Haven't done any C programming in a year, but I've got to update my scripting app for changing the format of a bulk load of files, so I'm back at it.

I'm using Borland Turbo C++ 3.1 (wince for abuse ), which I've used ever since I left Uni far too many years ago. All of my apps which used to work are coming up with the error 'Linker Error: Undefined symbol _main in module WINMAIN' when I attempt to build them. I know they used to work, because I have the executables to prove it!

Most searches have revealed that 'you need a "main()" process' which I know isn't the case when you're using WinMain(), but I've obviously got some environment / configuration setting wrong. 

I'm using a project '4matter2.prj' which includes a resource file '4matter2.rc', two headers '4matter2.dlg' and '4matdlgr.h' in addition to the main '4matter.c' code.
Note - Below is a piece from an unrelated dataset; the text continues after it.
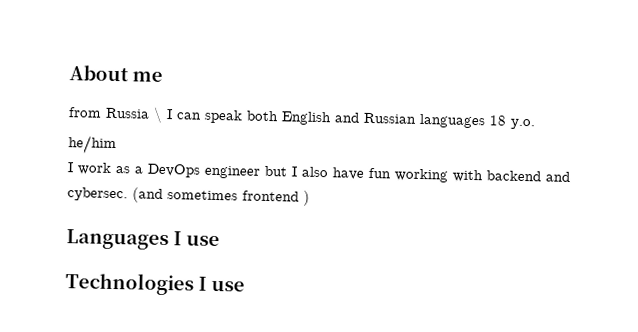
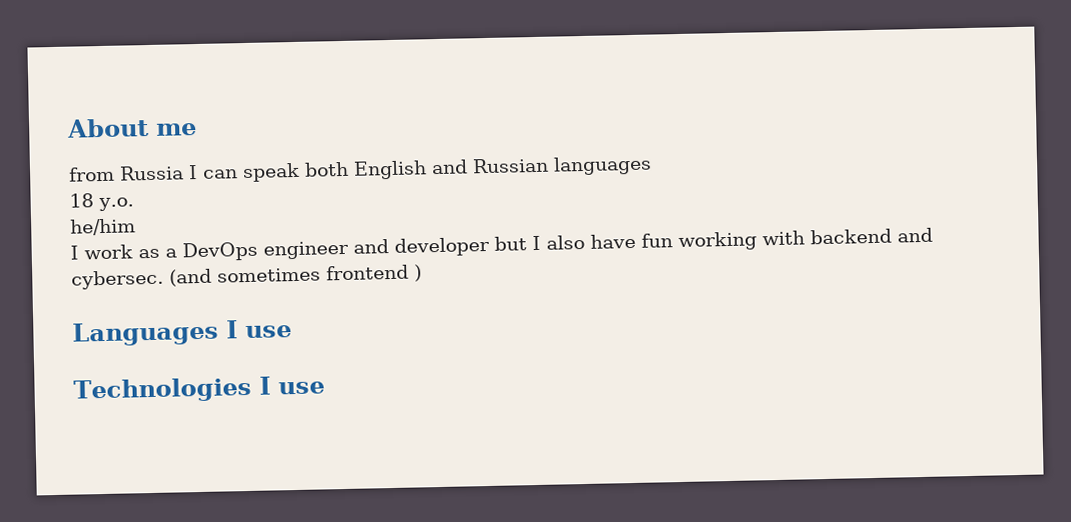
[153,106,163,123] \ -> (184, 173) none
(486, 121) none -> (652, 165) //
(260, 172) none -> [353,236,490,257] and developer

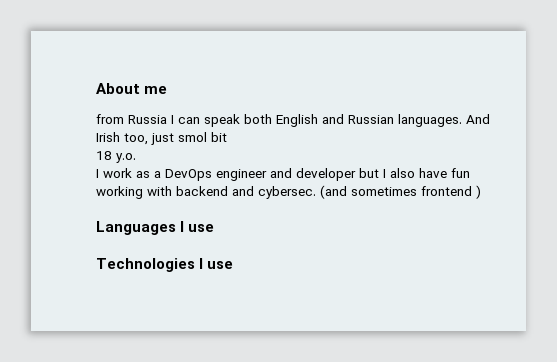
[553,155,652,176] languages -> [398,114,490,127] [96,132,227,145] languages. And Irish too, just smol bit
[70,218,136,236] // he/him -> (136, 158) none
I've tried two fresh installs of Borland Turbo C++ 3.1 on different laptops (one of which was the one I used to write the apps some time in April last year), both generate the same error for all of my project based apps.

I can compile and make the executable if I only use the .c, but obviously, I lose my icon and menus which are stored in the resource file.

Any help much appreciated.

Rich.


----------



## racock (May 23, 2007)

It's ok, for some reason, my projects had different files included in them. No idea how it'd worked before (unless I'd broken them all afterwards). in the project file you need the .def file that tells Turbo C what exports to make, also include the .c, but not the headers (since there part of the include statements in the .c.

Sorry to waste anyone's time, but thanks for looking.

Rich.


----------